Slide 7: Since Y_e is a binary random variable with values 0 and 1, its mean is just the probability that it takes the value 1. Let us denote this probability by P_e. With this notation, we get this nice and simple formula for the expectation. The variance is also quite easy to compute. It includes a sum over all edges in the tree, and another one, which is a sum over edge pairs (e,f), such that e and f are distinct edges and the path from the root to f includes edge e, or equivalently, the species set below f is a proper subset of the species set below e. So, we know how to determine the main parameters of the distribution we set out to study.

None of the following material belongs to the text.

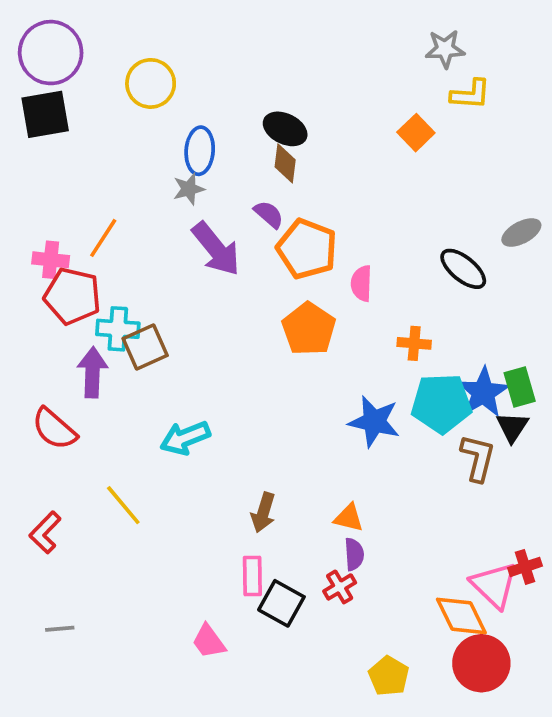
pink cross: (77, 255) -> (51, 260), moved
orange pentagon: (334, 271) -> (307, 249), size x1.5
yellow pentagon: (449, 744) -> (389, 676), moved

Slide 8: We have seen that Phi is sum of many random variables. This suggests that for large trees, Phi might be normally distributed. It turns out, that under two mild conditions, Phi has asymptotically a normal distribution, even under the general model. The first condition is, that most of the survival probabilities are not too extreme, so most of them are neither arbitrarily close to 0 nor arbitrarily close to 1. The second one is, that the pendant edge lengths on average are not too small in relation to the largest edge length in the tree, where pendant edges are edges that are incident with a leaf of the tree. Of course these conditions can be formulated in a mathematically precise way.
Slide 9: The first question one could ask is, does the result hold if we drop one of the or both conditions? The answer to this question is no. To see why, consider the situation where all species have survival probability 0 or 1. In this case the first condition fails. Since it leads to a degenerate distribution, it is clear that condition 1 can’t be dropped completely. For the second condition, consider the tree in the figure with n leaves. It has n-1 pendant edges that have a length of 1 over n-1 squared, and two more edges that have length 1. Furthermore, assume that all species have the same survival probability, which is strictly between 0 and 1. Consider now the sequence of such trees as n gets larger and larger. In particular, consider the sequence of the corresponding future phylogenetic diversities. It can be seen that the sequence of these random variables does not converge to a normal distribution. I didn’t tell you the precise form of condition2 but I can tell you that in this example, C1 is satisfied but C2 fails and this implies, that C2 can’t be removed.